Question

The chord joining the points \( (5,5) \) and \( (11,227) \) on the curve \( y = 3x^2 - 11x - 15 \) is parallel to tangent at a point on the curve. The abscissa of the point is

• A. \( -4 \)
• B. \( 4 \)
• C. \( -8 \)
• D. \( 8 \)
• E. \( 6 \)

Hint:

Parallel lines have equal slopes — use this to link chord and tangent.

Answer 1

The Correct Option is D

Concept: If a chord is parallel to a tangent, then their slopes are equal.

Step 1: Find slope of the chord.
Points: \[ (5,5), \quad (11,227) \] Slope formula: \[ m = \frac{y_2 - y_1}{x_2 - x_1} \] \[ m = \frac{227 - 5}{11 - 5} \] \[ = \frac{222}{6} = 37 \]

Step 2: Differentiate the curve.
\[ y = 3x^2 - 11x - 15 \] \[ \frac{dy}{dx} = 6x - 11 \]

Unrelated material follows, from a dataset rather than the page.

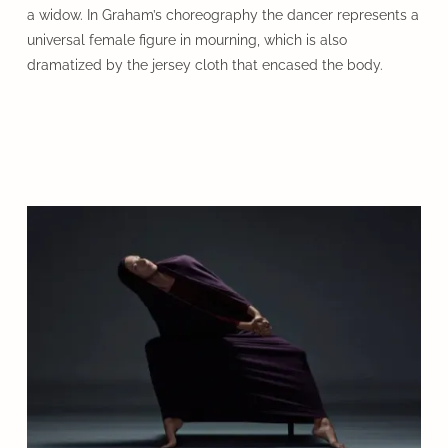
a widow. In Graham’s choreography the dancer represents a
universal female figure in mourning, which is also
dramatized by the jersey cloth that encased the body.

Step 3: Equate slope of tangent to chord.
\[ 6x - 11 = 37 \]

Step 4: Solve equation.
\[ 6x = 48 \] \[ x = 8 \]

Step 5: Interpretation.
At \( x = 8 \):
• Tangent slope = 37
• Same as chord slope
• Hence parallel

Step 6: Final Answer.
\[ \boxed{8} \]